→ Exercise: The listing that follows should be copied in full and exactly, with no pictures.

>>

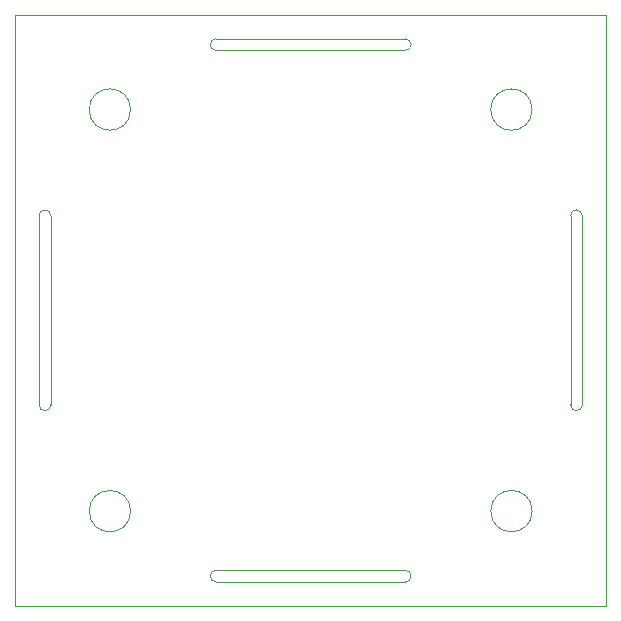
<source format=gm1>
G04 #@! TF.GenerationSoftware,KiCad,Pcbnew,7.0.2*
G04 #@! TF.CreationDate,2023-06-06T15:17:54-04:00*
G04 #@! TF.ProjectId,TopExternalFaceRev1,546f7045-7874-4657-926e-616c46616365,rev?*
G04 #@! TF.SameCoordinates,Original*
G04 #@! TF.FileFunction,Profile,NP*
%FSLAX46Y46*%
G04 Gerber Fmt 4.6, Leading zero omitted, Abs format (unit mm)*
G04 Created by KiCad (PCBNEW 7.0.2) date 2023-06-06 15:17:54*
%MOMM*%
%LPD*%
G01*
G04 APERTURE LIST*
G04 #@! TA.AperFunction,Profile*
%ADD10C,0.100000*%
G04 #@! TD*
G04 APERTURE END LIST*
D10*
X147000000Y-117000000D02*
X147000000Y-125000000D01*
X103000000Y-117000000D02*
G75*
G03*
X102000000Y-117000000I-500000J0D01*
G01*
X125000000Y-103000000D02*
X133000000Y-103000000D01*
X133000000Y-148000000D02*
G75*
G03*
X133000000Y-147000000I0J500000D01*
G01*
X125000000Y-147000000D02*
X117000000Y-147000000D01*
X117000000Y-103000000D02*
X125000000Y-103000000D01*
X143750000Y-142000000D02*
G75*
G03*
X143750000Y-142000000I-1750000J0D01*
G01*
X125000000Y-148000000D02*
X133000000Y-148000000D01*
X117000000Y-147000000D02*
G75*
G03*
X117000000Y-148000000I0J-500000D01*
G01*
X117000000Y-148000000D02*
X125000000Y-148000000D01*
X102000000Y-125000000D02*
X102000000Y-133000000D01*
X117000000Y-102000000D02*
G75*
G03*
X117000000Y-103000000I0J-500000D01*
G01*
X147000000Y-125000000D02*
X147000000Y-133000000D01*
X148000000Y-117000000D02*
G75*
G03*
X147000000Y-117000000I-500000J0D01*
G01*
X103000000Y-133000000D02*
X103000000Y-125000000D01*
X150000000Y-150000000D02*
X100000000Y-150000000D01*
X109750000Y-142000000D02*
G75*
G03*
X109750000Y-142000000I-1750000J0D01*
G01*
X148000000Y-125000000D02*
X148000000Y-117000000D01*
X150000000Y-100000000D02*
X150000000Y-150000000D01*
X100000000Y-150000000D02*
X100000000Y-100000000D01*
X147000000Y-133000000D02*
G75*
G03*
X148000000Y-133000000I500000J0D01*
G01*
X102000000Y-117000000D02*
X102000000Y-125000000D01*
X102000000Y-133000000D02*
G75*
G03*
X103000000Y-133000000I500000J0D01*
G01*
X133000000Y-103000000D02*
G75*
G03*
X133000000Y-102000000I0J500000D01*
G01*
X109750000Y-108000000D02*
G75*
G03*
X109750000Y-108000000I-1750000J0D01*
G01*
X103000000Y-125000000D02*
X103000000Y-117000000D01*
X143750000Y-108000000D02*
G75*
G03*
X143750000Y-108000000I-1750000J0D01*
G01*
X133000000Y-147000000D02*
X125000000Y-147000000D01*
X100000000Y-100000000D02*
X150000000Y-100000000D01*
X148000000Y-133000000D02*
X148000000Y-125000000D01*
X125000000Y-102000000D02*
X117000000Y-102000000D01*
X133000000Y-102000000D02*
X125000000Y-102000000D01*
M02*

</source>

<<

→ Reply:
<source format=gm1>
G04 #@! TF.GenerationSoftware,KiCad,Pcbnew,7.0.2*
G04 #@! TF.CreationDate,2023-06-06T15:17:54-04:00*
G04 #@! TF.ProjectId,TopExternalFaceRev1,546f7045-7874-4657-926e-616c46616365,rev?*
G04 #@! TF.SameCoordinates,Original*
G04 #@! TF.FileFunction,Profile,NP*
%FSLAX46Y46*%
G04 Gerber Fmt 4.6, Leading zero omitted, Abs format (unit mm)*
G04 Created by KiCad (PCBNEW 7.0.2) date 2023-06-06 15:17:54*
%MOMM*%
%LPD*%
G01*
G04 APERTURE LIST*
G04 #@! TA.AperFunction,Profile*
%ADD10C,0.100000*%
G04 #@! TD*
G04 APERTURE END LIST*
D10*
X147000000Y-117000000D02*
X147000000Y-125000000D01*
X103000000Y-117000000D02*
G75*
G03*
X102000000Y-117000000I-500000J0D01*
G01*
X125000000Y-103000000D02*
X133000000Y-103000000D01*
X133000000Y-148000000D02*
G75*
G03*
X133000000Y-147000000I0J500000D01*
G01*
X125000000Y-147000000D02*
X117000000Y-147000000D01*
X117000000Y-103000000D02*
X125000000Y-103000000D01*
X143750000Y-142000000D02*
G75*
G03*
X143750000Y-142000000I-1750000J0D01*
G01*
X125000000Y-148000000D02*
X133000000Y-148000000D01*
X117000000Y-147000000D02*
G75*
G03*
X117000000Y-148000000I0J-500000D01*
G01*
X117000000Y-148000000D02*
X125000000Y-148000000D01*
X102000000Y-125000000D02*
X102000000Y-133000000D01*
X117000000Y-102000000D02*
G75*
G03*
X117000000Y-103000000I0J-500000D01*
G01*
X147000000Y-125000000D02*
X147000000Y-133000000D01*
X148000000Y-117000000D02*
G75*
G03*
X147000000Y-117000000I-500000J0D01*
G01*
X103000000Y-133000000D02*
X103000000Y-125000000D01*
X150000000Y-150000000D02*
X100000000Y-150000000D01*
X109750000Y-142000000D02*
G75*
G03*
X109750000Y-142000000I-1750000J0D01*
G01*
X148000000Y-125000000D02*
X148000000Y-117000000D01*
X150000000Y-100000000D02*
X150000000Y-150000000D01*
X100000000Y-150000000D02*
X100000000Y-100000000D01*
X147000000Y-133000000D02*
G75*
G03*
X148000000Y-133000000I500000J0D01*
G01*
X102000000Y-117000000D02*
X102000000Y-125000000D01*
X102000000Y-133000000D02*
G75*
G03*
X103000000Y-133000000I500000J0D01*
G01*
X133000000Y-103000000D02*
G75*
G03*
X133000000Y-102000000I0J500000D01*
G01*
X109750000Y-108000000D02*
G75*
G03*
X109750000Y-108000000I-1750000J0D01*
G01*
X103000000Y-125000000D02*
X103000000Y-117000000D01*
X143750000Y-108000000D02*
G75*
G03*
X143750000Y-108000000I-1750000J0D01*
G01*
X133000000Y-147000000D02*
X125000000Y-147000000D01*
X100000000Y-100000000D02*
X150000000Y-100000000D01*
X148000000Y-133000000D02*
X148000000Y-125000000D01*
X125000000Y-102000000D02*
X117000000Y-102000000D01*
X133000000Y-102000000D02*
X125000000Y-102000000D01*
M02*

</source>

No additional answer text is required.